Many boats have twin berths that can convert to one larger berth. The 405 HTS has twin berths that are mounted on tracks, allowing them to slide together with ease.

A pair of single berths is mounted to the deck athwartships. Each berth is 6’4” long and 2’6” (1.93 m x 76.2 cm) wide with 1’2” (35.6 cm) between them when separated completely. Each is mounted to a track that can slide the berths together to create one large berth. This is the best system for this kind of setup we’ve seen so far. The berths have 2’7” (78.7 cm) of headroom above them and the bulkheads and overhead are upholstered in Alcantara suede.
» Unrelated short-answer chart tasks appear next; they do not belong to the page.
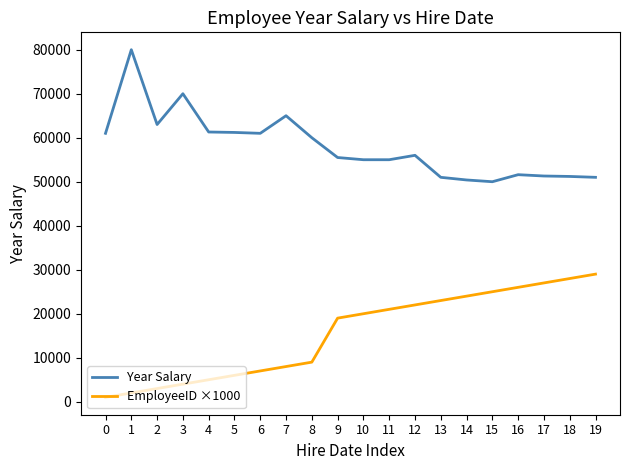

Is it true that Year Salary equals 111987 at 1?

False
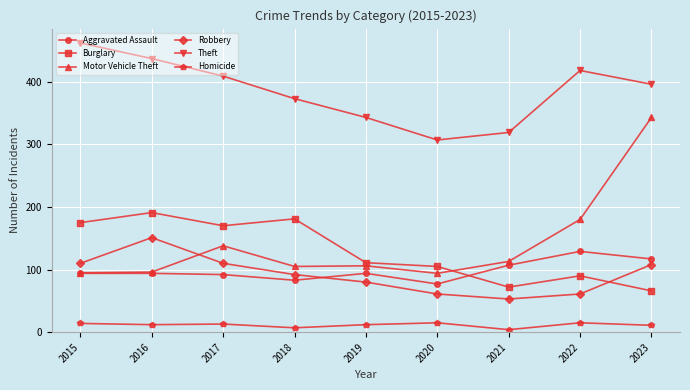

At which label does Theft first exceed 396?

2015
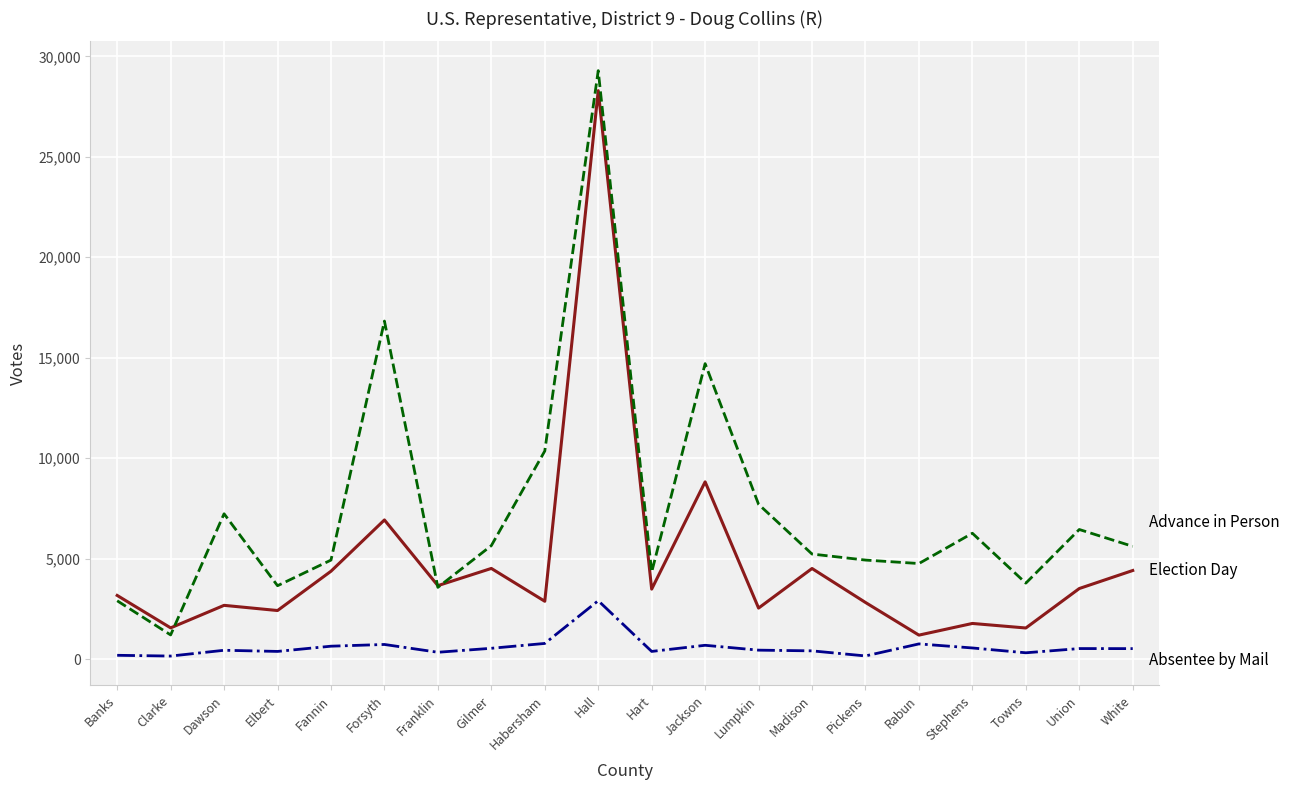

At which category is the sum across all series the highest?

Hall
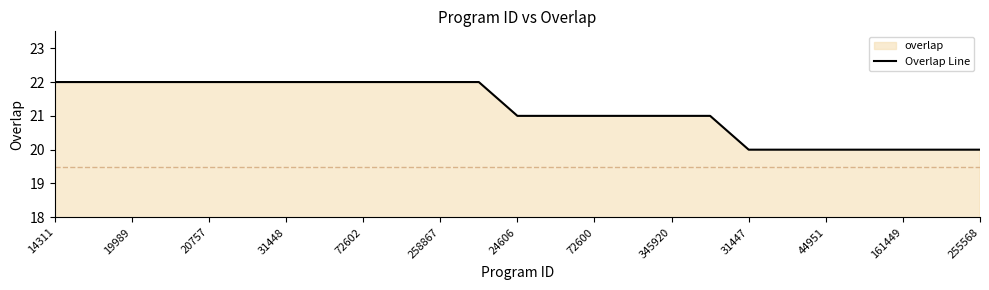

Between 161449 and 14311, which is larger?

14311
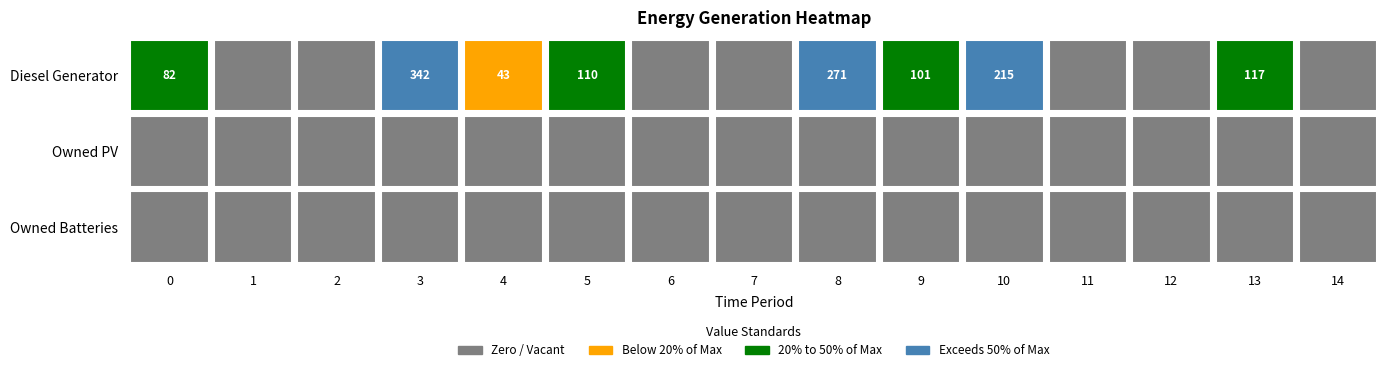

Rank the series at 11 from lowest to highest value.

Diesel Generator, Owned PV, Owned Batteries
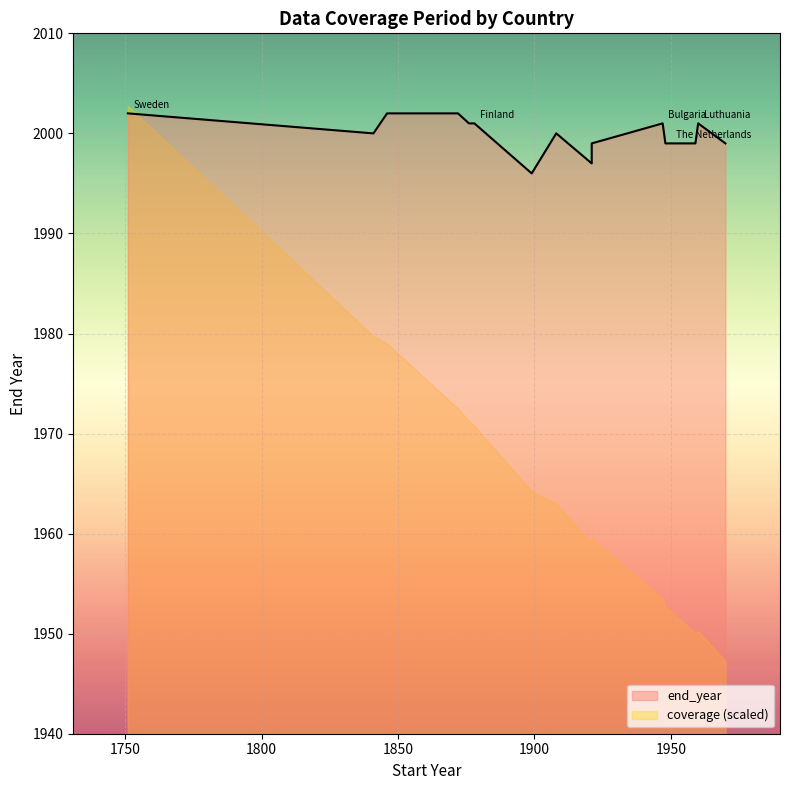

Rank the categories by value from highest to lowest.

Sweden, Norway, Italy, Switzerland, Finland, Bulgaria, Luthuania, England and Wales, Spain, Denmark, Austria, Czech Republic, Hungary, Japan, The Netherlands, East Germany, West Germany, Latvia, USA, Russia, Canada, France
Hullside windows are on the starboard bulkhead with rectangular opening portlights at the aft end. Straight ahead from the mid-cabin entry door is another door to the second stateroom’s head.

Most important, the mid-cabin has a small wet head that provides extra privacy for two cruising couples.



The access point for the 15” (38.1 cm) wide side decks up to foredeck.

The bow is accessed by side decks port and starboard, 15” (38.1 cm) wide. One-inch stainless steel rails to port provide safety measures until the side rails come up to their full 18” (45.7 cm) of height, roughly 4' (1.2 m) forward of the stairs to the cockpit. Additional grab handles to the top of the cabin provide more safety. There is an opening gate in the rail to port and starboard. It's accessed by a coupler that slides fore and aft and locks into position with a quarter turn. A midship cleat measuring 10” (25.4 cm) is mounted on top of the toe rail.


A look at the bow lounge with its two sunpads. Note the skylight that splits them in two.

Moving forward there are two sunpads to either side of the skylight (which sits above the master stateroom). These pads are in a fixed position. They have a "lip" at the aft end that faces forward as a head rest, but they do not lift into chaise lounge positions. There are stainless steel rails to the outside edge of both pads.

Fully forward is a flush-mounted hatch that opens with a turn-and-lock hatch that leads to the windlass, which is mounted to a stainless-steel plate. The stainless-steel anchor roller is recessed into the foredeck and the windlass foot control switches are to starboard. To port is a remote-controlled spotlight.



Here is a  view of the engine room that can be accessed via the tender garage or an access point to port through the cockpit.

The Galeon 405 HTS comes standard with twin 370-hp Volvo Penta diesel engines.


The 405 HTS had a top speed of 35.5 knots, according to our test.


The Galeon 405 HTS has an LOA of 44’2” (3.46 m), a beam of 12’ 10” (3.9 m) and a draft of 2’7” (.79 m). With an empty weight of 21,253 lbs. (9,640 kg), 66% fuel and three people onboard, we had an estimated test weight of 22,852 lbs. (10,365 kg).

Powered by twin 370-hp Volvo Penta D6 370 SDJ engines, we reached a top speed of 40.8 mph at 3620 rpm — burning 42.3 gph for a range of 218 statute miles.

Best cruise was 31.9 mph at 3000 rpm. At that speed, the fuel burn was reduced to 26.6 gph while still holding back a 10% reserve. We reached time-to-plane in 8 seconds, accelerated to 20 mph in 9.2 seconds and continued accelerating to 30 mph in 16.5 seconds.

Option Packages

This boat comes with a number of options as well as what Galeon calls a “Comfort Pack” and a “Luxury Pack.” The “Comfort Pack” includes most major electronics and the “Luxury Pack” includes the hydraulic swim platform, among other things.

We recommend both packages as the boat then becomes “turn-key,” something that saves money and eliminates aftermarket hassle.


The Galeon 405 HTS reached a top speed of 40.8 mph at 3620 rpm in our test.



The quality and persistence of natural light on the 405 HTS are undeniable.

It is hard to overstate the care and attention to detail in the designs and build on the 405 HTS. When we compare this boat’s basic specs with other boats in class, we find that her beam is about average but her displacement is one of the highest. This is clearly due to her build quality — she will ride better in rough conditions.

Because she is a sterndrive, she is faster and more fuel-efficient than she would be with straight drives.

The Galeon 405 HTS is sold exclusively in the western hemisphere by MarineMax.